Stojan Aralica

Stojan Aralica (b. Škare, Lika, 24 December 1883 – d. Belgrade, Serbia, 4 February 1980) was a Serbian Impressionist painter and academic.

Biography

The life of Stojan Aralica can be followed through his studies in Munich (1909–1914), a brief stay in Prague, advanced studies in École nationale supérieure des Beaux-Arts in Paris, then period in Zagreb and his final move to Belgrade in 1941. He remained in Belgrade for the rest of his life, with the exception of his stay in Stockholm from 1946 to 1948. In the same way, as we can differentiate between the stages of his life, we can distinguish four clearly distinct periods in his painting opus: the Munich, Prague, Paris, Zagreb, and Belgrade periods. During his education in Munich portraits and nudes prevailed thematically, and were in a form close to academism and the late echoes of the Secession.

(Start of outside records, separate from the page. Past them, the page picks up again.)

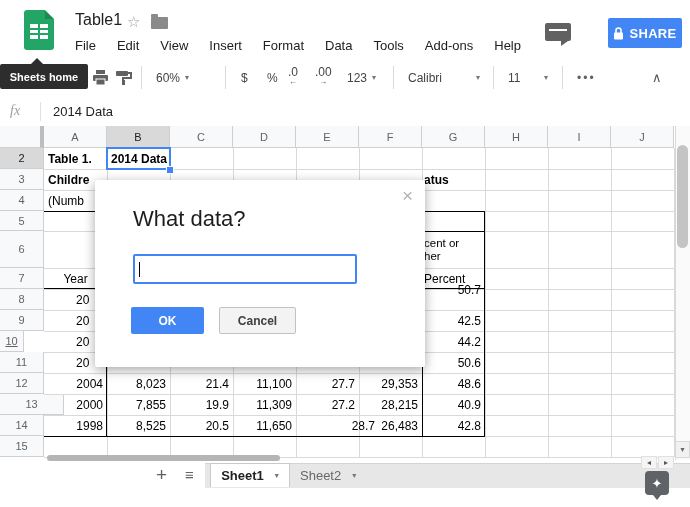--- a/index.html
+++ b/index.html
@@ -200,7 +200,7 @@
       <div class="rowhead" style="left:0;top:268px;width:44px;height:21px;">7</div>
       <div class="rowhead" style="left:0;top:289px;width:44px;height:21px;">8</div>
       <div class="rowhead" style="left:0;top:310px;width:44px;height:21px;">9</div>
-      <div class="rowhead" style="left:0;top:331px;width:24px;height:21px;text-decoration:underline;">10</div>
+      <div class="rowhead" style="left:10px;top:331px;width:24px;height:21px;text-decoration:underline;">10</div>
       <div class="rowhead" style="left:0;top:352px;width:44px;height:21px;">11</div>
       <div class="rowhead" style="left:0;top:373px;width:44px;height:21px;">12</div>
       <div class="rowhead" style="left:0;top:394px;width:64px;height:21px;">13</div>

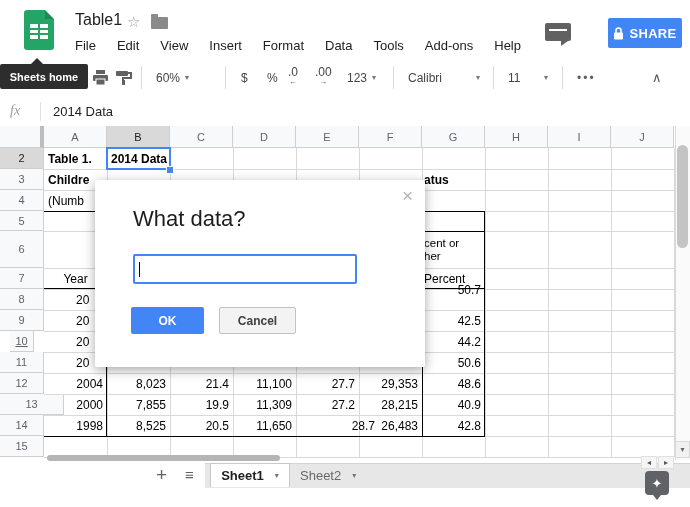--- a/index.html
+++ b/index.html
@@ -203,7 +203,7 @@
       <div class="rowhead" style="left:10px;top:331px;width:24px;height:21px;text-decoration:underline;">10</div>
       <div class="rowhead" style="left:0;top:352px;width:44px;height:21px;">11</div>
       <div class="rowhead" style="left:0;top:373px;width:44px;height:21px;">12</div>
-      <div class="rowhead" style="left:0;top:394px;width:64px;height:21px;">13</div>
+      <div class="rowhead" style="left:6px;top:394px;width:64px;height:21px;">13</div>
       <div class="rowhead" style="left:0;top:415px;width:44px;height:21px;">14</div>
       <div class="rowhead" style="left:0;top:436px;width:44px;height:21px;">15</div>
       <div class="gline" style="left:107px;top:148px;width:1px;height:309px;"></div>

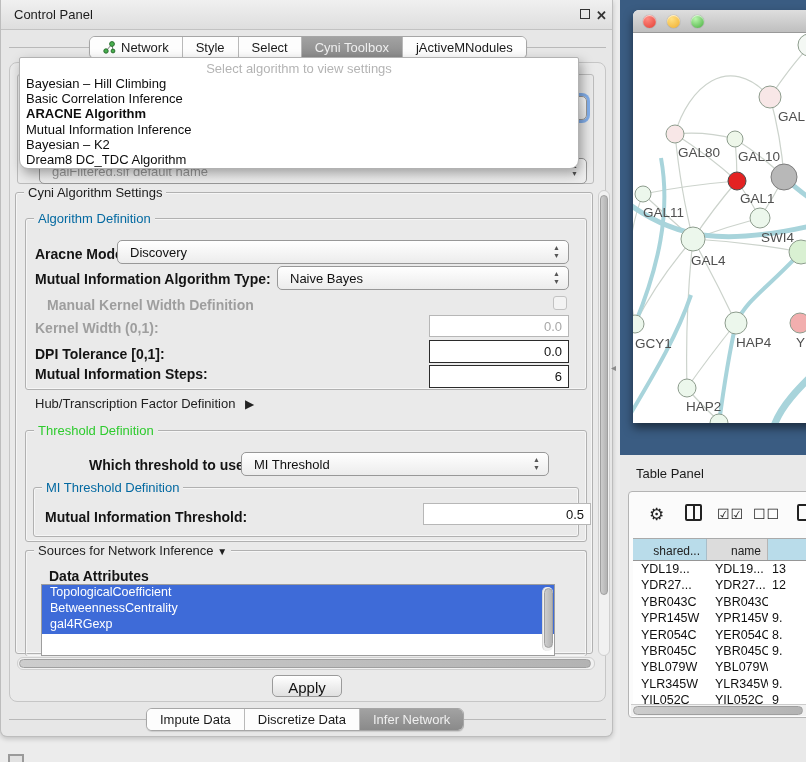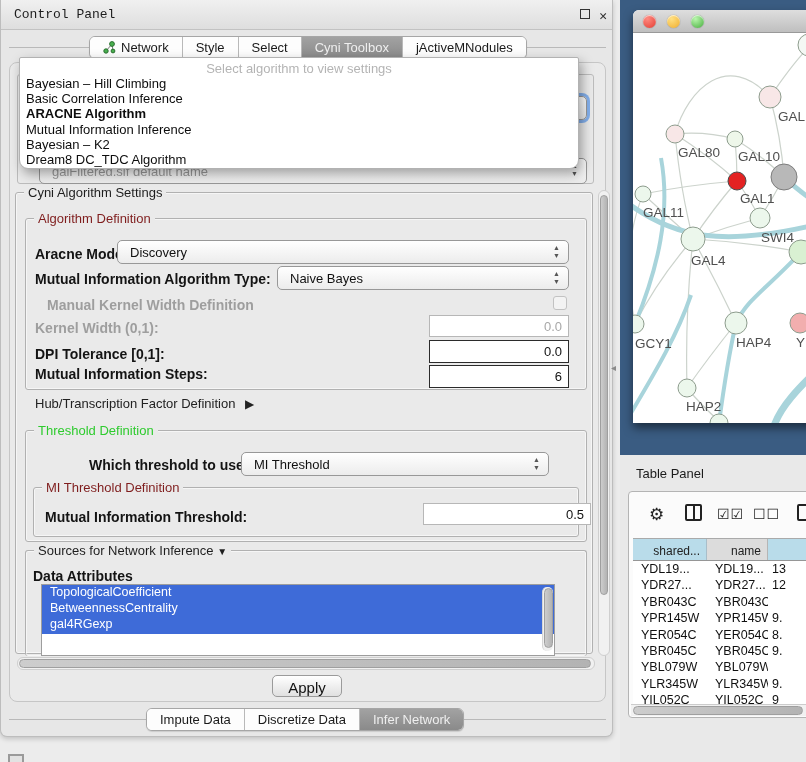--- a/index.html
+++ b/index.html
@@ -12,7 +12,7 @@
         background:#e7e7e7; border:1px solid #bdbdbd; border-top:none;
         border-radius:0 0 7px 7px; box-shadow:0 2px 5px rgba(0,0,0,.18); }
   #cp-titlebar { position:absolute; left:0; top:0; width:100%; height:30px;
-        background:linear-gradient(#f0f0f0,#dedede); border-bottom:1px solid #c2c2c2;font-family:Liberation Mono, monospace; }
+        background:linear-gradient(#f0f0f0,#dedede); border-bottom:1px solid #c2c2c2; }
   #cp-title { position:absolute; left:13px; top:7px; font-size:13px; color:#1c1c1c; }
   .tb-ico { position:absolute; top:8px; font-size:13px; color:#333; cursor:default; }
   #float-ico { right:22px; top:9px; width:10px; height:10px; border:1.6px solid #333; font-size:0; }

The brief domination of form over color (1922–1925) was replaced by a period of artistic maturing, beginning with his arrival in Paris (1926). Joining the active local artistic mainstream, he turned away from the decorative and towards pursuing a purely visual interest. His formerly emphasized full-volume form was slowly disintegrating into colored surfaces. This significant turning point began with small nudes and still-lifes painted in the studio of André Lhote, and the coloristic organization of his paintings was developed on the landscapes around the countryside Malakoff, Casisse and especially St. Tropez. The necessary refinement ended in the next, the Zagreb period (1933–1941) when Aralica rejoined the current trends in his home country. His technique, which was close to that of fauvists, is particularly prominent in his seaside landscapes from Dubrovnik, Orebić, Korčula. Finally, the Belgrade period, especially between 1951 and 1959, can be considered as his creative zenith. By painting lyrical atmospheres with broad and layered impastos on a series of landscapes from Rovinj, Belgrade and more often Lika, he departed from the confines of intimistic painting, only to develop it to a monumental whole of universal significance. Although Aralica’s work was always in touch with current trends of European art, in a narrower sense it still belonged to the same climes as that of domestic coloristic painters, whose art drew its strength and inspiration from their own, native soil. He contributed to the further development of contemporary art in the second half of the twentieth century with a series of significant works painted in the years after World War II.